Rhodeus rheinardti
- Conservation status: Least Concern (IUCN 3.1)

Scientific classification
- Kingdom: Animalia
- Phylum: Chordata
- Class: Actinopterygii
- Order: Cypriniformes
- Suborder: Cyprinoidei
- Family: Acheilognathidae
- Genus: Rhodeus
- Species: R. rheinardti
- Binomial name: Rhodeus rheinardti (Tirant, 1883)
- Synonyms: Danio rheinardti Tirant, 1883;

= Rhodeus rheinardti =

- Authority: (Tirant, 1883)
- Conservation status: LC
- Synonyms: Danio rheinardti Tirant, 1883

Species of fish

Rhodeus rheinardti is a tropical freshwater ray-finned fish belonging to the family Acheilognathidae, the bitterlings. It originates in the Perfume River, near Hué, Vietnam. It was originally described as Danio rheinardti by G. Tirant in 1883.

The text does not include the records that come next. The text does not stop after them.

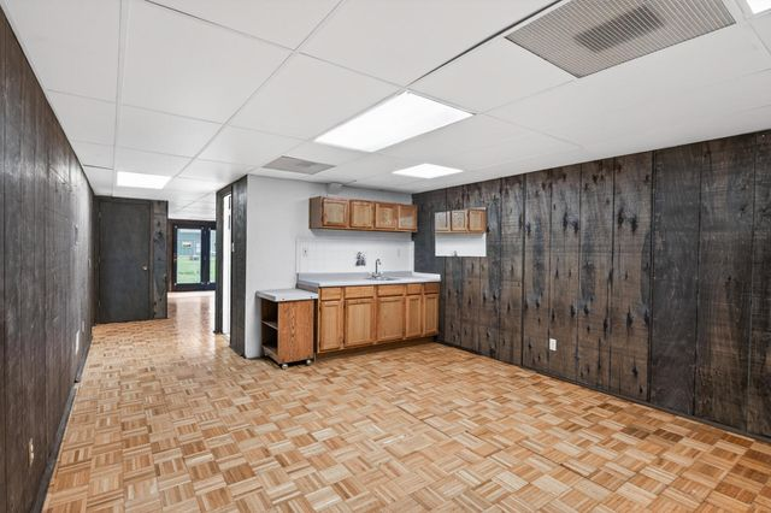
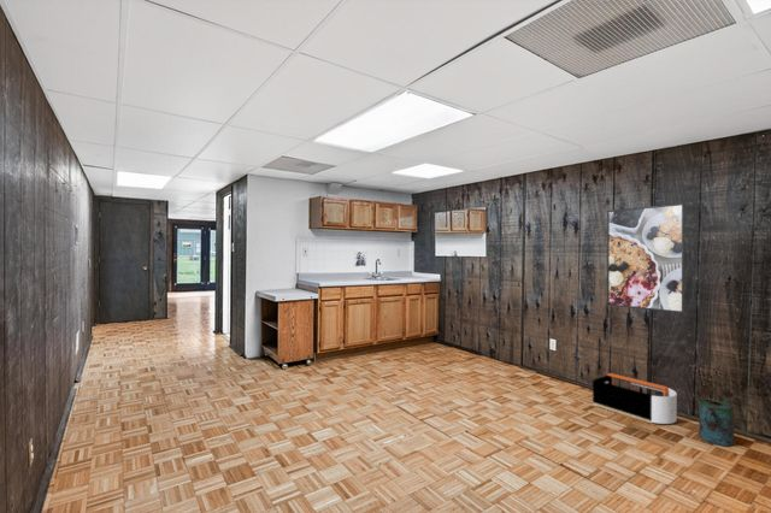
+ watering can [698,390,735,448]
+ storage bin [592,372,678,425]
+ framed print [606,202,685,314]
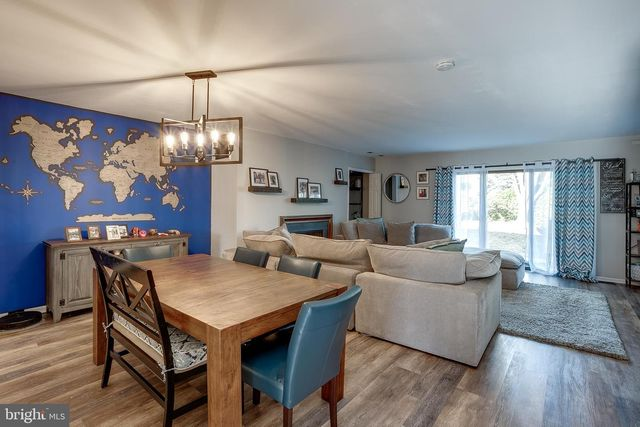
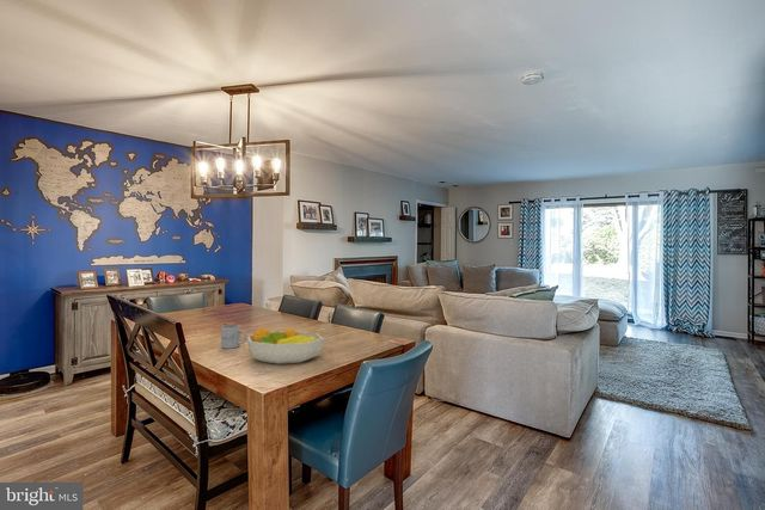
+ mug [220,324,247,350]
+ fruit bowl [246,326,325,365]
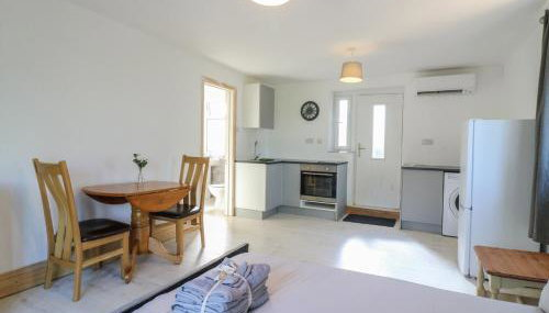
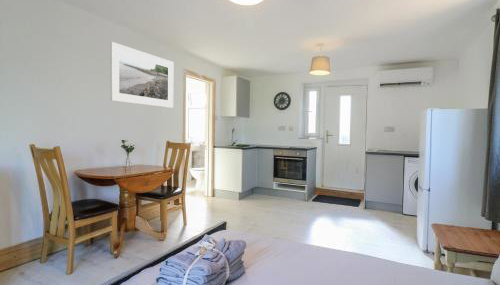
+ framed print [110,41,174,109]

Named possibly in honor of Pierre-Paul Rheinart (1840-1902), a French official in Hué, Viêt Nam (type locality for this bitterling), who sent zoological specimens to Paris.

When spawning, the females deposit their eggs inside bivalves, where they hatch and the young remain until they can swim.